Records from a dataset
[Start]
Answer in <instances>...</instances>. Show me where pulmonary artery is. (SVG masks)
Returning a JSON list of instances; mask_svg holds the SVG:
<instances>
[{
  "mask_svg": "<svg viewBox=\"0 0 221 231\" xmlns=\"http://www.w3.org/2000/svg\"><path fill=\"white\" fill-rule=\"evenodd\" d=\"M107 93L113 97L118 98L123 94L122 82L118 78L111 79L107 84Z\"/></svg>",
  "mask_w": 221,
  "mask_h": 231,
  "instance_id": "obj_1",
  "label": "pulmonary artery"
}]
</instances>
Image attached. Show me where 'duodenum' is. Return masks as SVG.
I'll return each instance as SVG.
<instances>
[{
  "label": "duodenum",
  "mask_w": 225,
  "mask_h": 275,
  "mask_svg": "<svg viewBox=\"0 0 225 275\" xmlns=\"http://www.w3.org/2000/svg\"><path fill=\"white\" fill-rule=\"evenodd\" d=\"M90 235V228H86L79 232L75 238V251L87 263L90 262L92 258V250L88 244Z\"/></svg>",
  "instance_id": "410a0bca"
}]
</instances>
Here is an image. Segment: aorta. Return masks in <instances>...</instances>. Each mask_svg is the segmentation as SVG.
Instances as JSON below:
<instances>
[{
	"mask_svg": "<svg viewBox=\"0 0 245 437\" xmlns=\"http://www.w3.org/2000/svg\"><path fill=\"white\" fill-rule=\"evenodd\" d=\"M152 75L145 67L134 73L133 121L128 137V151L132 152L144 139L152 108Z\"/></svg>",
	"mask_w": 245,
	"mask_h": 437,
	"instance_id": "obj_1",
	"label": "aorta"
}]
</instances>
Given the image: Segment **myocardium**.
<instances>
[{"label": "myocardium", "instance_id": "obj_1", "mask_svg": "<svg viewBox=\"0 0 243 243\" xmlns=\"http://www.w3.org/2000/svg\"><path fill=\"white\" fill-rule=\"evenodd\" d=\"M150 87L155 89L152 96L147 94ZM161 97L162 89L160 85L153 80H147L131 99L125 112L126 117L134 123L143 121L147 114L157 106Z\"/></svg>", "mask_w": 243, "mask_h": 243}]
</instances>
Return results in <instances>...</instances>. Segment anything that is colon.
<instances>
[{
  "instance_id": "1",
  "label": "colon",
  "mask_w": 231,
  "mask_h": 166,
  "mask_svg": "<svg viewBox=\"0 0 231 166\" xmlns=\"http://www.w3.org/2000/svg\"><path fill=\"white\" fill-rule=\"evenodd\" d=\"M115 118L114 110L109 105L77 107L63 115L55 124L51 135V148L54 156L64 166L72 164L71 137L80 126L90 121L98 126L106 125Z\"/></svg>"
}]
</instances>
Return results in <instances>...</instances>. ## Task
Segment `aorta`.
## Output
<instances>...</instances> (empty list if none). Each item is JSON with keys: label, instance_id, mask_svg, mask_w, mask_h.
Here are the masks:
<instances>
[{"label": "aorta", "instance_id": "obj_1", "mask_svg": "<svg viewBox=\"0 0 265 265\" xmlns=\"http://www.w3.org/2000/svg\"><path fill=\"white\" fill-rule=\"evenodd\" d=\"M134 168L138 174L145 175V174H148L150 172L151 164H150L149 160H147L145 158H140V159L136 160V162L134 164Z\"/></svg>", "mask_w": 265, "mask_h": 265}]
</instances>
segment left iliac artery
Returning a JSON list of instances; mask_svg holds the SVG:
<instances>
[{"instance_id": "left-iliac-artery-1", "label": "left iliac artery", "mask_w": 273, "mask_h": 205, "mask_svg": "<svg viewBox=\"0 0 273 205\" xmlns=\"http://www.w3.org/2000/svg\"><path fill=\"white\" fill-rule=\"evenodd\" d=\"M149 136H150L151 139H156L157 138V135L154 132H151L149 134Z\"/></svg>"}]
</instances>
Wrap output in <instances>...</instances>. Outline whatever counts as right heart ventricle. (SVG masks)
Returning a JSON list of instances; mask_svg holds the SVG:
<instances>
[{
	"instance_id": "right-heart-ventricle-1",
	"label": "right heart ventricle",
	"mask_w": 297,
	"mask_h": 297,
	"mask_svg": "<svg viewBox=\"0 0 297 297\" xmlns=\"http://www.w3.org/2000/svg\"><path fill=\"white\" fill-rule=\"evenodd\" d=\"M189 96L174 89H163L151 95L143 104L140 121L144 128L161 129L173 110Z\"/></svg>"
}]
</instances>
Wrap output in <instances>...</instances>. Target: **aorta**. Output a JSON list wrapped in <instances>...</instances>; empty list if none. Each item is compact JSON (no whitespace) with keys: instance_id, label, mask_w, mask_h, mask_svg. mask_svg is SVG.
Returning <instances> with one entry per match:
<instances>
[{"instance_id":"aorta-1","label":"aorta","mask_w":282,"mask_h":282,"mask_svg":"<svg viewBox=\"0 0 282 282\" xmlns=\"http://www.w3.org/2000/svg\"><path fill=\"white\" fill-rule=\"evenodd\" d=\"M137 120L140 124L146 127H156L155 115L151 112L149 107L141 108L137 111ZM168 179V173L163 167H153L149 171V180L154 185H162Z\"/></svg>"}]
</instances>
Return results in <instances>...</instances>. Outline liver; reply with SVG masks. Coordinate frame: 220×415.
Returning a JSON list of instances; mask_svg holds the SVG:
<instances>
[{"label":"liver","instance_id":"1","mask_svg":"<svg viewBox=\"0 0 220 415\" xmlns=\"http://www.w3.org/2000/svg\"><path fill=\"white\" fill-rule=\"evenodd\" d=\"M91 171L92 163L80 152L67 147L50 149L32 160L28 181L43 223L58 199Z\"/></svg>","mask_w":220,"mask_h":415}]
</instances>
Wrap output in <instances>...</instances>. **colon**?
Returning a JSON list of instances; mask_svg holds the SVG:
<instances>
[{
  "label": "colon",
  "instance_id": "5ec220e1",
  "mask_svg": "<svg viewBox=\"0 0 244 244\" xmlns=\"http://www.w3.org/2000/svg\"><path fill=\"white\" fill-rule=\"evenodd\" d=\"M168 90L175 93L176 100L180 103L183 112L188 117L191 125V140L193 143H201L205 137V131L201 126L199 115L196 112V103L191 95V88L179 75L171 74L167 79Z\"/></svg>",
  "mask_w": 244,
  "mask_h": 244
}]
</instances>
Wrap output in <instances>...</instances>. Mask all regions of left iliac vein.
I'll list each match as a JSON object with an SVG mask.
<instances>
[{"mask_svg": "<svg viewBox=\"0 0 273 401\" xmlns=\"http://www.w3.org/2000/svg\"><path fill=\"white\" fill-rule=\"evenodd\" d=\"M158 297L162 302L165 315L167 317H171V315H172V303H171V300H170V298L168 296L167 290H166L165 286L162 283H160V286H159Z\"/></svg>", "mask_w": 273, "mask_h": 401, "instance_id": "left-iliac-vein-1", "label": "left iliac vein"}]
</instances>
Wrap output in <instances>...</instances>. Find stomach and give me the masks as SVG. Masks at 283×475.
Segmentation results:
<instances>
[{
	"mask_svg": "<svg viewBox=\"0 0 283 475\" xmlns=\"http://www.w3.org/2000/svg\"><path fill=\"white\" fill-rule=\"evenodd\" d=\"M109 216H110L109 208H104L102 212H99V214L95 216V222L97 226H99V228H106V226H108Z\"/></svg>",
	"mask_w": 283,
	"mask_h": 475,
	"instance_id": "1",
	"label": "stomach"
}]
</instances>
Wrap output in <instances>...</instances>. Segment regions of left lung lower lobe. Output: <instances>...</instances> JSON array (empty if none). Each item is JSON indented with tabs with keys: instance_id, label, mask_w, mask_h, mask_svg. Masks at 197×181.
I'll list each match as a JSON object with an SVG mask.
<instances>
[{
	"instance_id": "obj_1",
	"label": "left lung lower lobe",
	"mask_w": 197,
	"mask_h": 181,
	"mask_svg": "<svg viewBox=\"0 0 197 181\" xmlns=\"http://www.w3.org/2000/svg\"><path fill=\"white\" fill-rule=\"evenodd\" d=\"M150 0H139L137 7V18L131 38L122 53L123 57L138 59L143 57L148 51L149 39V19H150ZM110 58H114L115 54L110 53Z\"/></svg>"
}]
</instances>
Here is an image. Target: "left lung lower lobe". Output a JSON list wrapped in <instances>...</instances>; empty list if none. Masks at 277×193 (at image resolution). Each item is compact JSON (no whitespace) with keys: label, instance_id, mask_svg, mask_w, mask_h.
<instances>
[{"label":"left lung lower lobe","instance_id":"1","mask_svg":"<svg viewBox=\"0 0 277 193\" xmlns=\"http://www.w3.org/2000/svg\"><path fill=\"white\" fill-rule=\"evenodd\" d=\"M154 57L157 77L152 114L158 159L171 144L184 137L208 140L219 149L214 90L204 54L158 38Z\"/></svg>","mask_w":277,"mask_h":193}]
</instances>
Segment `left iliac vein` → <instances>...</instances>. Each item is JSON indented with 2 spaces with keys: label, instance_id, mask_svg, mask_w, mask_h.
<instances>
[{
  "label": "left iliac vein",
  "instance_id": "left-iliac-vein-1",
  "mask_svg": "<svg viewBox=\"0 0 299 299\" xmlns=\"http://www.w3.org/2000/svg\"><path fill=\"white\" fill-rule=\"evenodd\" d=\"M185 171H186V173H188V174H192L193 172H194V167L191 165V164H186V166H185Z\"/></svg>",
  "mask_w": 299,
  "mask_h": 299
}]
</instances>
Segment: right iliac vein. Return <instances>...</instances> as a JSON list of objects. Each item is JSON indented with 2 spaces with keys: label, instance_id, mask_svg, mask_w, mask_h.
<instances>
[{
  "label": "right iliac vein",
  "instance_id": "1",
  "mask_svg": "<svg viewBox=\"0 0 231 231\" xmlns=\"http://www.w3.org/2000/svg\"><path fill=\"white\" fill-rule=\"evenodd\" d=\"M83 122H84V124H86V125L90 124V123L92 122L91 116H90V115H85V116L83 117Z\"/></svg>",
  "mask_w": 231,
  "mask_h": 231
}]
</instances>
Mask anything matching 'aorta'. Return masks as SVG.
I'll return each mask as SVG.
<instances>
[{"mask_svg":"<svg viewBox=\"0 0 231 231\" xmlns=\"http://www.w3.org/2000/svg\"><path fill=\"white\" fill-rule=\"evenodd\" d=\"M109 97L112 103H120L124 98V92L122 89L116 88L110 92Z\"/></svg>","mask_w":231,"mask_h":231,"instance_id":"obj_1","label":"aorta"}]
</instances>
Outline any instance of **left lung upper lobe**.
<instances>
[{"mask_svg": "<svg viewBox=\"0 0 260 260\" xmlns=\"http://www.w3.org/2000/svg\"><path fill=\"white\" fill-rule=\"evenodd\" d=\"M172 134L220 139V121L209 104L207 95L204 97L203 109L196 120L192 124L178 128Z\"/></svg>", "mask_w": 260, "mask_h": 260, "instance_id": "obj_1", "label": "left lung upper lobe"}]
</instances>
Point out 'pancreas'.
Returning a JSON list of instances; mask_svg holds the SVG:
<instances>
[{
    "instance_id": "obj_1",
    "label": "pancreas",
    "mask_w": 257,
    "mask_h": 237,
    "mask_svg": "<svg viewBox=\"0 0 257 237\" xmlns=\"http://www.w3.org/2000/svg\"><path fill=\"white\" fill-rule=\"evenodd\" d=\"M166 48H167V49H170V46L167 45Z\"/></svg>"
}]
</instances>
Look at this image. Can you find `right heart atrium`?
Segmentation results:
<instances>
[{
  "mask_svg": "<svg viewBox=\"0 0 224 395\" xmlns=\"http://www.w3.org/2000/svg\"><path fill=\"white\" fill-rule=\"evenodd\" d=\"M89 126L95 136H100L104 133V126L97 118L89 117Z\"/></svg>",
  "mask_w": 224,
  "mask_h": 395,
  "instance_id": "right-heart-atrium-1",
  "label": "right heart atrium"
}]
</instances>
[End]
Exercise prompt | Identify each line in the records that contains the word "item", and copy every such line out in full.

Result below |
<instances>...</instances> (empty list if none). Each item is JSON with keys: label, instance_id, mask_svg, mask_w, mask_h.
Wrap output in <instances>...</instances>. Target: **aorta**. Output a JSON list wrapped in <instances>...</instances>; empty list if none. Each item is compact JSON (no whitespace) with keys: instance_id, label, mask_w, mask_h, mask_svg. mask_svg is SVG.
Wrap output in <instances>...</instances>. Segment regions of left lung lower lobe. Output: <instances>...</instances> JSON array (empty if none). Each item is JSON indented with tabs with keys: instance_id, label, mask_w, mask_h, mask_svg. Masks at 197×181.
Here is an image. Target: "left lung lower lobe". Output a JSON list wrapped in <instances>...</instances>; empty list if none. Masks at 277×193 (at image resolution). Each item is compact JSON (no whitespace) with keys: label, instance_id, mask_svg, mask_w, mask_h.
Segment `left iliac vein` → <instances>...</instances>. Each item is JSON indented with 2 spaces with keys: label, instance_id, mask_svg, mask_w, mask_h.
Segment: right iliac vein. Return <instances>...</instances> as a JSON list of objects. Each item is JSON indented with 2 spaces with keys: label, instance_id, mask_svg, mask_w, mask_h.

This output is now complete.